═══ Raw data ═══

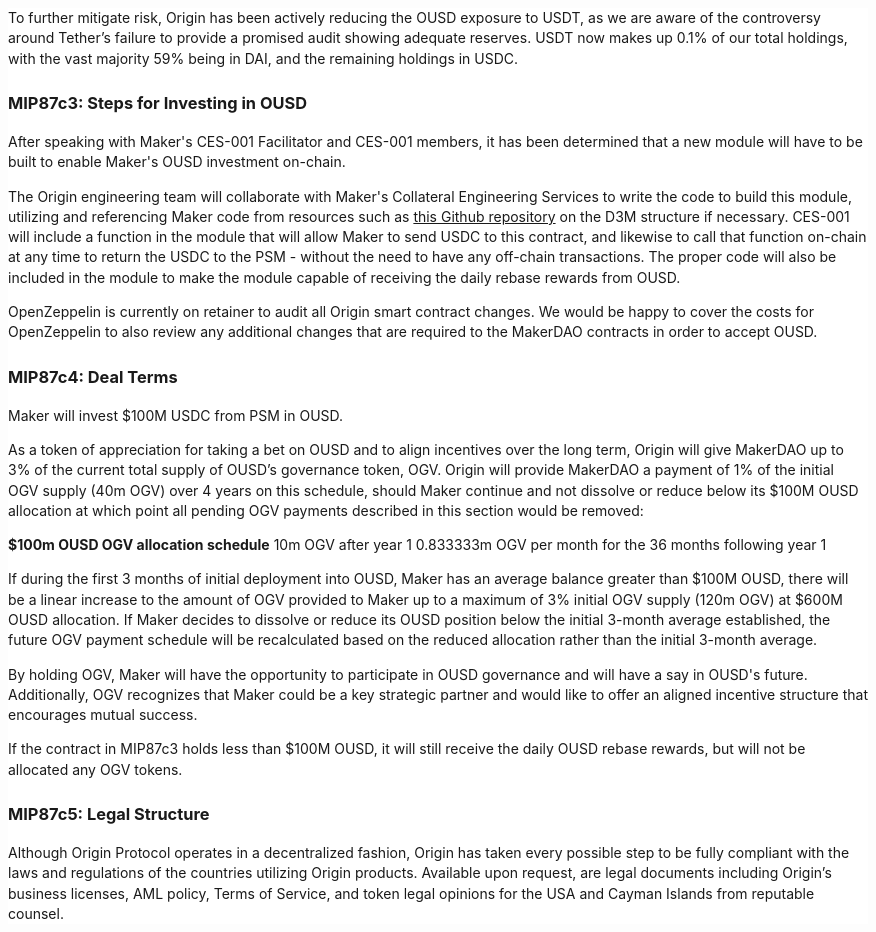 To further mitigate risk, Origin has been actively reducing the OUSD exposure to USDT, as we are aware of the controversy around Tether’s failure to provide a promised audit showing adequate reserves. USDT now makes up 0.1% of our total holdings, with the vast majority 59% being in DAI, and the remaining holdings in USDC.

### MIP87c3: Steps for Investing in OUSD

After speaking with Maker's CES-001 Facilitator and CES-001 members, it has been determined that a new module will have to be built to enable Maker's OUSD investment on-chain. 

The Origin engineering team will collaborate with Maker's Collateral Engineering Services to write the code to build this module, utilizing and referencing Maker code from resources such as [this Github repository](https://github.com/makerdao/dss-direct-deposit/tree/v2) on the D3M structure if necessary. CES-001 will include a function in the module that will allow Maker to send USDC to this contract, and likewise to call that function on-chain at any time to return the USDC to the PSM - without the need to have any off-chain transactions. The proper code will also be included in the module to make the module capable of receiving the daily rebase rewards from OUSD.

OpenZeppelin is currently on retainer to audit all Origin smart contract changes. We would be happy to cover the costs for OpenZeppelin to also review any additional changes that are required to the MakerDAO contracts in order to accept OUSD.

### MIP87c4: Deal Terms

Maker will invest $100M USDC from PSM in OUSD. 

As a token of appreciation for taking a bet on OUSD and to align incentives over the long term, Origin will give MakerDAO up to 3% of the current total supply of OUSD’s governance token, OGV. Origin will provide MakerDAO a payment of 1% of the initial OGV supply (40m OGV) over 4 years on this schedule, should Maker continue and not dissolve or reduce below its $100M OUSD allocation at which point all pending OGV payments described in this section would be removed:
 
**$100m OUSD OGV allocation schedule**
10m OGV after year 1 
0.833333m OGV per month for the 36 months following year 1 
 
If during the first 3 months of initial deployment into OUSD, Maker has an average balance greater than $100M OUSD, there will be a linear increase to the amount of OGV provided to Maker up to a maximum of 3% initial OGV supply (120m OGV) at $600M OUSD allocation. If Maker decides to dissolve or reduce its OUSD position below the initial 3-month average established, the future OGV payment schedule will be recalculated based on the reduced allocation rather than the initial 3-month average.

By holding OGV, Maker will have the opportunity to participate in OUSD governance and will have a say in OUSD's future. Additionally, OGV recognizes that Maker could be a key strategic partner and would like to offer an aligned incentive structure that encourages mutual success.

If the contract in MIP87c3 holds less than $100M OUSD, it will still receive the daily OUSD rebase rewards, but will not be allocated any OGV tokens. 

### MIP87c5: Legal Structure 

Although Origin Protocol operates in a decentralized fashion, Origin has taken every possible step to be fully compliant with the laws and regulations of the countries utilizing Origin products. Available upon request, are legal documents including Origin’s business licenses, AML policy, Terms of Service, and token legal opinions for the USA and Cayman Islands from reputable counsel.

═══

Repeat the records above word for word, leaving out the pictures.

 To further mitigate risk, Origin has been actively reducing the OUSD exposure to USDT, as we are aware of the controversy around Tether’s failure to provide a promised audit showing adequate reserves. USDT now makes up 0.1% of our total holdings, with the vast majority 59% being in DAI, and the remaining holdings in USDC.

### MIP87c3: Steps for Investing in OUSD

After speaking with Maker's CES-001 Facilitator and CES-001 members, it has been determined that a new module will have to be built to enable Maker's OUSD investment on-chain. 

The Origin engineering team will collaborate with Maker's Collateral Engineering Services to write the code to build this module, utilizing and referencing Maker code from resources such as [this Github repository](https://github.com/makerdao/dss-direct-deposit/tree/v2) on the D3M structure if necessary. CES-001 will include a function in the module that will allow Maker to send USDC to this contract, and likewise to call that function on-chain at any time to return the USDC to the PSM - without the need to have any off-chain transactions. The proper code will also be included in the module to make the module capable of receiving the daily rebase rewards from OUSD.

OpenZeppelin is currently on retainer to audit all Origin smart contract changes. We would be happy to cover the costs for OpenZeppelin to also review any additional changes that are required to the MakerDAO contracts in order to accept OUSD.

### MIP87c4: Deal Terms

Maker will invest $100M USDC from PSM in OUSD. 

As a token of appreciation for taking a bet on OUSD and to align incentives over the long term, Origin will give MakerDAO up to 3% of the current total supply of OUSD’s governance token, OGV. Origin will provide MakerDAO a payment of 1% of the initial OGV supply (40m OGV) over 4 years on this schedule, should Maker continue and not dissolve or reduce below its $100M OUSD allocation at which point all pending OGV payments described in this section would be removed:
 
**$100m OUSD OGV allocation schedule**
10m OGV after year 1 
0.833333m OGV per month for the 36 months following year 1 
 
If during the first 3 months of initial deployment into OUSD, Maker has an average balance greater than $100M OUSD, there will be a linear increase to the amount of OGV provided to Maker up to a maximum of 3% initial OGV supply (120m OGV) at $600M OUSD allocation. If Maker decides to dissolve or reduce its OUSD position below the initial 3-month average established, the future OGV payment schedule will be recalculated based on the reduced allocation rather than the initial 3-month average.

By holding OGV, Maker will have the opportunity to participate in OUSD governance and will have a say in OUSD's future. Additionally, OGV recognizes that Maker could be a key strategic partner and would like to offer an aligned incentive structure that encourages mutual success.

If the contract in MIP87c3 holds less than $100M OUSD, it will still receive the daily OUSD rebase rewards, but will not be allocated any OGV tokens. 

### MIP87c5: Legal Structure 

Although Origin Protocol operates in a decentralized fashion, Origin has taken every possible step to be fully compliant with the laws and regulations of the countries utilizing Origin products. Available upon request, are legal documents including Origin’s business licenses, AML policy, Terms of Service, and token legal opinions for the USA and Cayman Islands from reputable counsel.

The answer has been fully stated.